:: Exercise data ::
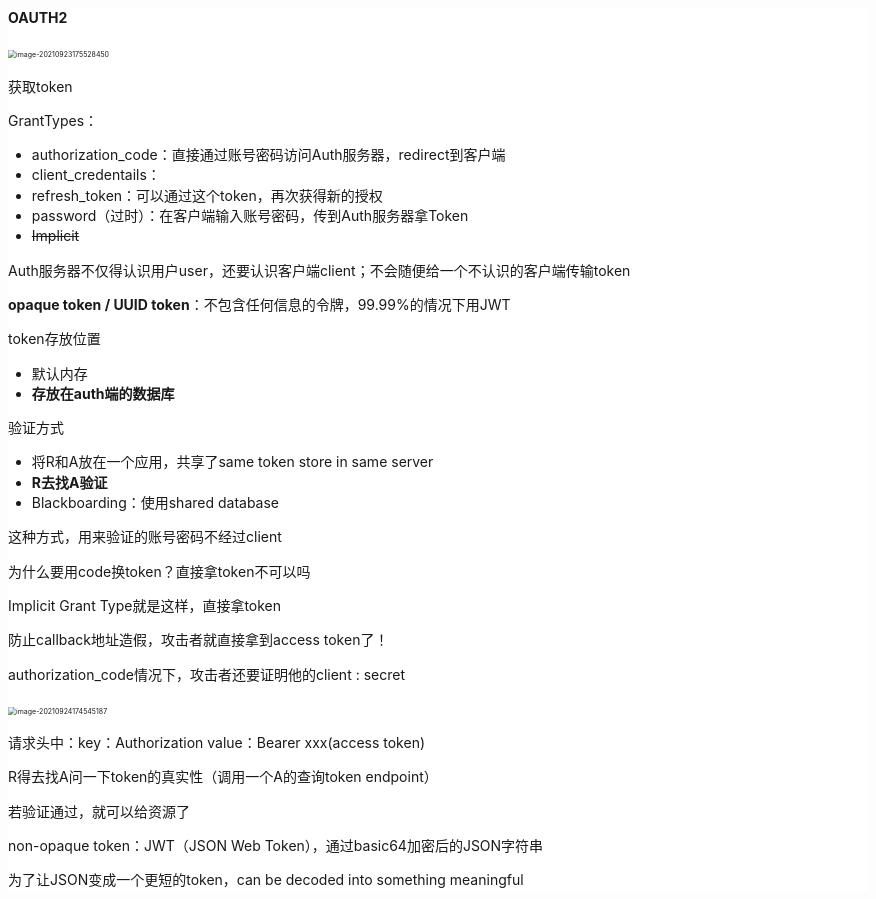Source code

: 

**OAUTH2**

<img src="https://cdn.jsdelivr.net/gh/rentianle2020/Image/20210923175545.png" alt="image-20210923175528450" style="zoom: 50%;" />	



获取token

GrantTypes：

- authorization_code：直接通过账号密码访问Auth服务器，redirect到客户端
- client_credentails：
- refresh_token：可以通过这个token，再次获得新的授权
- password（过时）：在客户端输入账号密码，传到Auth服务器拿Token
- ~~Implicit~~



Auth服务器不仅得认识用户user，还要认识客户端client；不会随便给一个不认识的客户端传输token



**opaque token / UUID token**：不包含任何信息的令牌，99.99%的情况下用JWT



token存放位置

- 默认内存
- **存放在auth端的数据库**



验证方式

- 将R和A放在一个应用，共享了same token store in same server
- **R去找A验证**
- Blackboarding：使用shared database



这种方式，用来验证的账号密码不经过client

为什么要用code换token？直接拿token不可以吗

Implicit Grant Type就是这样，直接拿token

防止callback地址造假，攻击者就直接拿到access token了！

authorization_code情况下，攻击者还要证明他的client : secret

<img src="C:/Users/%E4%B9%90%E4%B9%90%E5%A4%A7%E5%93%A5%E5%93%A5/Desktop/%E5%AD%A6%E4%B9%A0%E7%AC%94%E8%AE%B0/Spring/assets/image-20210924174545187.png" alt="image-20210924174545187" style="zoom:50%;" />	

请求头中：key：Authorization  value：Bearer xxx(access token)

R得去找A问一下token的真实性（调用一个A的查询token endpoint）

若验证通过，就可以给资源了



non-opaque token：JWT（JSON Web Token），通过basic64加密后的JSON字符串

为了让JSON变成一个更短的token，can be decoded into something meaningful

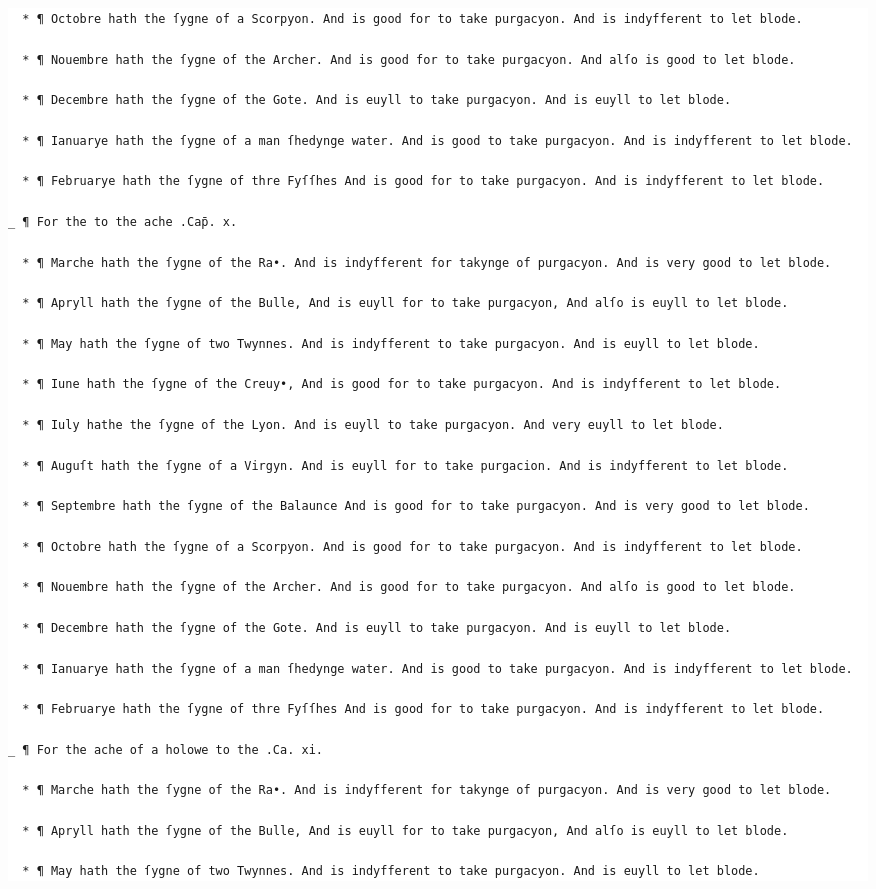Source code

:       * ¶ Octobre hath the ſygne of a Scorpyon. And is good for to take purgacyon. And is indyfferent to let blode.

      * ¶ Nouembre hath the ſygne of the Archer. And is good for to take purgacyon. And alſo is good to let blode.

      * ¶ Decembre hath the ſygne of the Gote. And is euyll to take purgacyon. And is euyll to let blode.

      * ¶ Ianuarye hath the ſygne of a man ſhedynge water. And is good to take purgacyon. And is indyfferent to let blode.

      * ¶ Februarye hath the ſygne of thre Fyſſhes And is good for to take purgacyon. And is indyfferent to let blode.

    _ ¶ For the to the ache .Cap̄. x.

      * ¶ Marche hath the ſygne of the Ra•. And is indyfferent for takynge of purgacyon. And is very good to let blode.

      * ¶ Apryll hath the ſygne of the Bulle, And is euyll for to take purgacyon, And alſo is euyll to let blode.

      * ¶ May hath the ſygne of two Twynnes. And is indyfferent to take purgacyon. And is euyll to let blode.

      * ¶ Iune hath the ſygne of the Creuy•, And is good for to take purgacyon. And is indyfferent to let blode.

      * ¶ Iuly hathe the ſygne of the Lyon. And is euyll to take purgacyon. And very euyll to let blode.

      * ¶ Auguſt hath the ſygne of a Virgyn. And is euyll for to take purgacion. And is indyfferent to let blode.

      * ¶ Septembre hath the ſygne of the Balaunce And is good for to take purgacyon. And is very good to let blode.

      * ¶ Octobre hath the ſygne of a Scorpyon. And is good for to take purgacyon. And is indyfferent to let blode.

      * ¶ Nouembre hath the ſygne of the Archer. And is good for to take purgacyon. And alſo is good to let blode.

      * ¶ Decembre hath the ſygne of the Gote. And is euyll to take purgacyon. And is euyll to let blode.

      * ¶ Ianuarye hath the ſygne of a man ſhedynge water. And is good to take purgacyon. And is indyfferent to let blode.

      * ¶ Februarye hath the ſygne of thre Fyſſhes And is good for to take purgacyon. And is indyfferent to let blode.

    _ ¶ For the ache of a holowe to the .Ca. xi.

      * ¶ Marche hath the ſygne of the Ra•. And is indyfferent for takynge of purgacyon. And is very good to let blode.

      * ¶ Apryll hath the ſygne of the Bulle, And is euyll for to take purgacyon, And alſo is euyll to let blode.

      * ¶ May hath the ſygne of two Twynnes. And is indyfferent to take purgacyon. And is euyll to let blode.
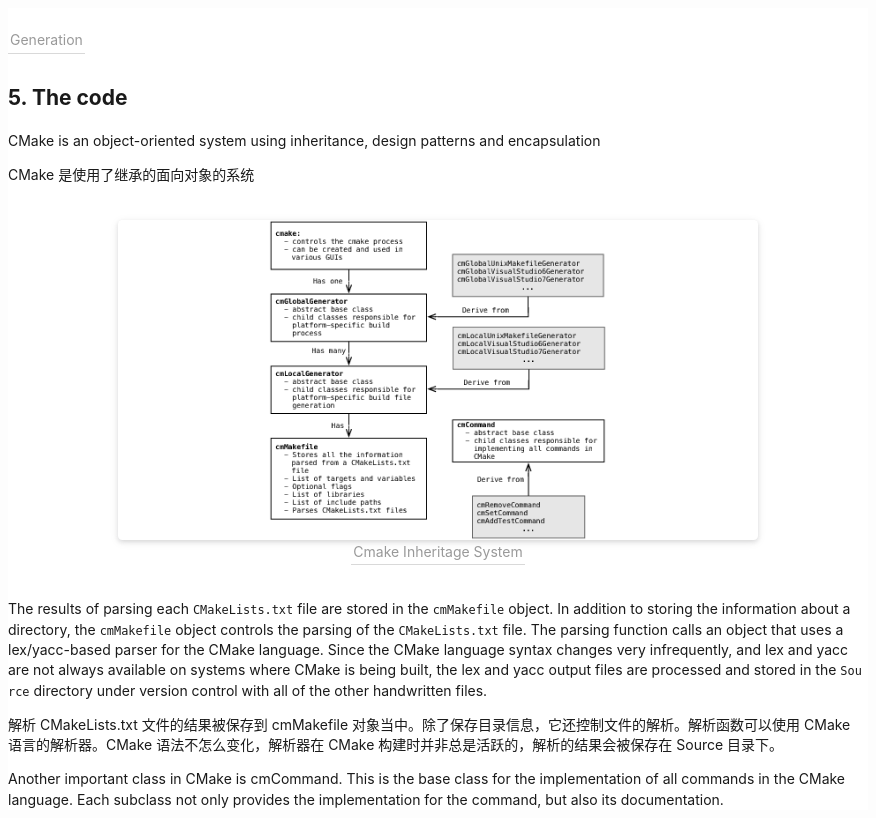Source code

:   <br>
  <div style="color:orange; border-bottom: 1px solid #d9d9d9; display: inline-block; color: #999; padding: 2px;">Generation</div>
</center>
<br>

## 5. The code
CMake is an object-oriented system using inheritance, design patterns and encapsulation

CMake 是使用了继承的面向对象的系统

<br>
<center>
  <img src="images/cmake_inheritage_sys.png" width="640" height="320" align=center style="border-radius: 0.3125em; box-shadow: 0 2px 4px 0 rgba(34,36,38,.12),0 2px 10px 0 rgba(34,36,38,.08);">
  <br>
  <div style="color:orange; border-bottom: 1px solid #d9d9d9; display: inline-block; color: #999; padding: 2px;">Cmake Inheritage System</div>
</center>
<br>

The results of parsing each `CMakeLists.txt` file are stored in the `cmMakefile` object. In addition to storing the information about a directory, the `cmMakefile` object controls the parsing of the `CMakeLists.txt` file. The parsing function calls an object that uses a lex/yacc-based parser for the CMake language. Since the CMake language syntax changes very infrequently, and lex and yacc are not always available on systems where CMake is being built, the lex and yacc output files are processed and stored in the `Source` directory under version control with all of the other handwritten files.

解析 CMakeLists.txt 文件的结果被保存到 cmMakefile 对象当中。除了保存目录信息，它还控制文件的解析。解析函数可以使用 CMake 语言的解析器。CMake 语法不怎么变化，解析器在 CMake 构建时并非总是活跃的，解析的结果会被保存在 Source 目录下。

Another important class in CMake is cmCommand. This is the base class for the implementation of all commands in the CMake language. Each subclass not only provides the implementation for the command, but also its documentation.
:::
*Work order:* The data shown above must be printed again exactly, with no images included.

*Answer to the exercise:*
Source code

: 

**OAUTH2**

<img src="https://cdn.jsdelivr.net/gh/rentianle2020/Image/20210923175545.png" alt="image-20210923175528450" style="zoom: 50%;" />	



获取token

GrantTypes：

- authorization_code：直接通过账号密码访问Auth服务器，redirect到客户端
- client_credentails：
- refresh_token：可以通过这个token，再次获得新的授权
- password（过时）：在客户端输入账号密码，传到Auth服务器拿Token
- ~~Implicit~~



Auth服务器不仅得认识用户user，还要认识客户端client；不会随便给一个不认识的客户端传输token



**opaque token / UUID token**：不包含任何信息的令牌，99.99%的情况下用JWT



token存放位置

- 默认内存
- **存放在auth端的数据库**



验证方式

- 将R和A放在一个应用，共享了same token store in same server
- **R去找A验证**
- Blackboarding：使用shared database



这种方式，用来验证的账号密码不经过client

为什么要用code换token？直接拿token不可以吗

Implicit Grant Type就是这样，直接拿token

防止callback地址造假，攻击者就直接拿到access token了！

authorization_code情况下，攻击者还要证明他的client : secret

<img src="C:/Users/%E4%B9%90%E4%B9%90%E5%A4%A7%E5%93%A5%E5%93%A5/Desktop/%E5%AD%A6%E4%B9%A0%E7%AC%94%E8%AE%B0/Spring/assets/image-20210924174545187.png" alt="image-20210924174545187" style="zoom:50%;" />	

请求头中：key：Authorization  value：Bearer xxx(access token)

R得去找A问一下token的真实性（调用一个A的查询token endpoint）

若验证通过，就可以给资源了



non-opaque token：JWT（JSON Web Token），通过basic64加密后的JSON字符串

为了让JSON变成一个更短的token，can be decoded into something meaningful

Source code

:       * ¶ Octobre hath the ſygne of a Scorpyon. And is good for to take purgacyon. And is indyfferent to let blode.

      * ¶ Nouembre hath the ſygne of the Archer. And is good for to take purgacyon. And alſo is good to let blode.

      * ¶ Decembre hath the ſygne of the Gote. And is euyll to take purgacyon. And is euyll to let blode.

      * ¶ Ianuarye hath the ſygne of a man ſhedynge water. And is good to take purgacyon. And is indyfferent to let blode.

      * ¶ Februarye hath the ſygne of thre Fyſſhes And is good for to take purgacyon. And is indyfferent to let blode.

    _ ¶ For the to the ache .Cap̄. x.

      * ¶ Marche hath the ſygne of the Ra•. And is indyfferent for takynge of purgacyon. And is very good to let blode.

      * ¶ Apryll hath the ſygne of the Bulle, And is euyll for to take purgacyon, And alſo is euyll to let blode.

      * ¶ May hath the ſygne of two Twynnes. And is indyfferent to take purgacyon. And is euyll to let blode.

      * ¶ Iune hath the ſygne of the Creuy•, And is good for to take purgacyon. And is indyfferent to let blode.

      * ¶ Iuly hathe the ſygne of the Lyon. And is euyll to take purgacyon. And very euyll to let blode.

      * ¶ Auguſt hath the ſygne of a Virgyn. And is euyll for to take purgacion. And is indyfferent to let blode.

      * ¶ Septembre hath the ſygne of the Balaunce And is good for to take purgacyon. And is very good to let blode.

      * ¶ Octobre hath the ſygne of a Scorpyon. And is good for to take purgacyon. And is indyfferent to let blode.

      * ¶ Nouembre hath the ſygne of the Archer. And is good for to take purgacyon. And alſo is good to let blode.

      * ¶ Decembre hath the ſygne of the Gote. And is euyll to take purgacyon. And is euyll to let blode.

      * ¶ Ianuarye hath the ſygne of a man ſhedynge water. And is good to take purgacyon. And is indyfferent to let blode.

      * ¶ Februarye hath the ſygne of thre Fyſſhes And is good for to take purgacyon. And is indyfferent to let blode.

    _ ¶ For the ache of a holowe to the .Ca. xi.

      * ¶ Marche hath the ſygne of the Ra•. And is indyfferent for takynge of purgacyon. And is very good to let blode.

      * ¶ Apryll hath the ſygne of the Bulle, And is euyll for to take purgacyon, And alſo is euyll to let blode.

      * ¶ May hath the ſygne of two Twynnes. And is indyfferent to take purgacyon. And is euyll to let blode.
Source code

:   <br>
  <div style="color:orange; border-bottom: 1px solid #d9d9d9; display: inline-block; color: #999; padding: 2px;">Generation</div>
</center>
<br>

## 5. The code
CMake is an object-oriented system using inheritance, design patterns and encapsulation

CMake 是使用了继承的面向对象的系统

<br>
<center>
  <img src="images/cmake_inheritage_sys.png" width="640" height="320" align=center style="border-radius: 0.3125em; box-shadow: 0 2px 4px 0 rgba(34,36,38,.12),0 2px 10px 0 rgba(34,36,38,.08);">
  <br>
  <div style="color:orange; border-bottom: 1px solid #d9d9d9; display: inline-block; color: #999; padding: 2px;">Cmake Inheritage System</div>
</center>
<br>

The results of parsing each `CMakeLists.txt` file are stored in the `cmMakefile` object. In addition to storing the information about a directory, the `cmMakefile` object controls the parsing of the `CMakeLists.txt` file. The parsing function calls an object that uses a lex/yacc-based parser for the CMake language. Since the CMake language syntax changes very infrequently, and lex and yacc are not always available on systems where CMake is being built, the lex and yacc output files are processed and stored in the `Source` directory under version control with all of the other handwritten files.

解析 CMakeLists.txt 文件的结果被保存到 cmMakefile 对象当中。除了保存目录信息，它还控制文件的解析。解析函数可以使用 CMake 语言的解析器。CMake 语法不怎么变化，解析器在 CMake 构建时并非总是活跃的，解析的结果会被保存在 Source 目录下。

Another important class in CMake is cmCommand. This is the base class for the implementation of all commands in the CMake language. Each subclass not only provides the implementation for the command, but also its documentation.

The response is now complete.